+++ Texte source +++
On assiste effectivement à l'explosion du trafic des données, qui ont besoin de beaucoup plus de bande passante que la voix. Mais le trafic de données sur le mobile ne représente, en milliards d'octets, que 1 % à 2 % du trafic de données sur le fixe, selon les chiffres d'Akamai. Ce pourcentage va certes s'accroître très vite, du fait de la diffusion des smartphones, notamment. Cependant, il restera en téléphonie mobile la contrainte du partage de la cellule de l'antenne-radio la plus proche, même si l'on peut agréger des bandes de fréquences. Alors que, dans le fixe, les capacités pourront être accrues de façon quasi infinie.

Peut-on dire dès lors que le fixe prend l'ascendant sur le mobile ?

Chronologiquement, il faut d'abord un réseau pour avoir un usage. Comme je l'ai dit, les opérateurs ont fusionné réseaux fixes et mobiles parce que les technologies convergeaient et parce que la frontière entre les usages disparaissait. Mais c'est une synthèse, comme en chimie, à laquelle on assiste, plutôt qu'une domination.

Quel est l'impact de cette convergence sur les modèles économiques des opérateurs ?

Elle a forcément des conséquences économiques : les modèles sont en train d'évoluer. Un exemple : les opérateurs convergents peuvent investir un peu moins, en proportion, dans la colonne vertébrale de leurs réseaux fixes et davantage dans la capillarité, dans la boucle locale. S'ils ne sont pas convergents, c'est un handicap, car ils ne bénéficient pas de ces économies d'échelle.

Dans le mouvement de convergence, où en sont les opérateurs français ?
+++ Données fournies +++
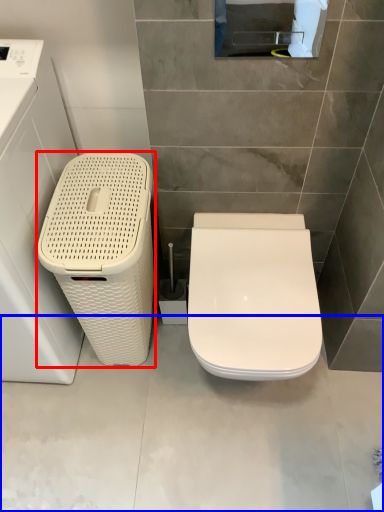
Question: Which of the following is the farthest to the observer, dish washer (highlighted by a red box) or concrete (highlighted by a blue box)?

Choices:
 (A) dish washer
 (B) concrete

Answer: (B)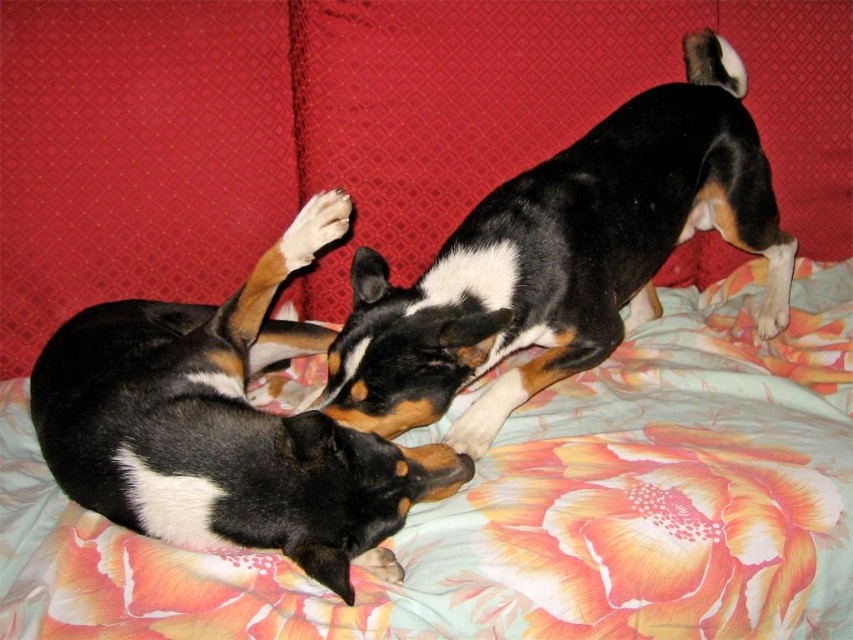
Question: Which point is closer to the camera?

Choices:
 (A) black and white fur at upper center
 (B) black and white fur at center
 (C) floral fabric bedspread at center
 (D) white soft paw at center

Answer: (C)

Question: Is floral fabric bedspread at center wider than black and white fur at center?

Choices:
 (A) yes
 (B) no

Answer: (A)

Question: Among these points, which one is nearest to the camera?

Choices:
 (A) (570, 237)
 (B) (450, 625)
 (C) (204, 372)
 (D) (316, 198)

Answer: (B)

Question: Can you confirm if black and white fur at upper center is positioned above black and white fur at center?

Choices:
 (A) yes
 (B) no

Answer: (A)

Question: Which of the following is the farthest from the observer?

Choices:
 (A) (784, 240)
 (B) (293, 616)
 (C) (315, 202)
 (D) (299, 508)

Answer: (A)

Question: Is black and white fur at upper center further to camera compared to black and white fur at center?

Choices:
 (A) yes
 (B) no

Answer: (A)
+++
▶ Travail à faire:
a - Relevez toutes les questions posées dans l'entretien sur la convergence entre fixe et mobile.
b - Reprenez l'entretien sur la convergence entre fixe et mobile là où il s'interrompt.

▶ Corrigés:
a -
- « Peut-on dire dès lors que le fixe prend l'ascendant sur le mobile ? »
- « Quel est l'impact de cette convergence sur les modèles économiques des opérateurs ? »
- « Dans le mouvement de convergence, où en sont les opérateurs français ? »

b -
La France est le seul grand pays d'Europe où tous les opérateurs, nos quatre acteurs de réseaux nationaux, sont convergents et ont la volonté de réussir leur pari. Le marché français s'est beaucoup modernisé depuis cinq ans, parfois à marche forcée, c'est vrai, mais il existait un retard qui constituait une fragilité. Globalement, le marché s'était un peu endormi sur ses lauriers au milieu des années 2000 : pas assez d'investissements et d'innovation. La plupart des opérateurs le reconnaissent d'ailleurs en privé. Les analystes d'Oddo Securities ont comparé le coût moyen de Vodafone dans différents pays d'Europe avec celui de nos opérateurs mobiles : il était, il y a quelques années, beaucoup plus proche de celui de Free que des autres opérateurs français !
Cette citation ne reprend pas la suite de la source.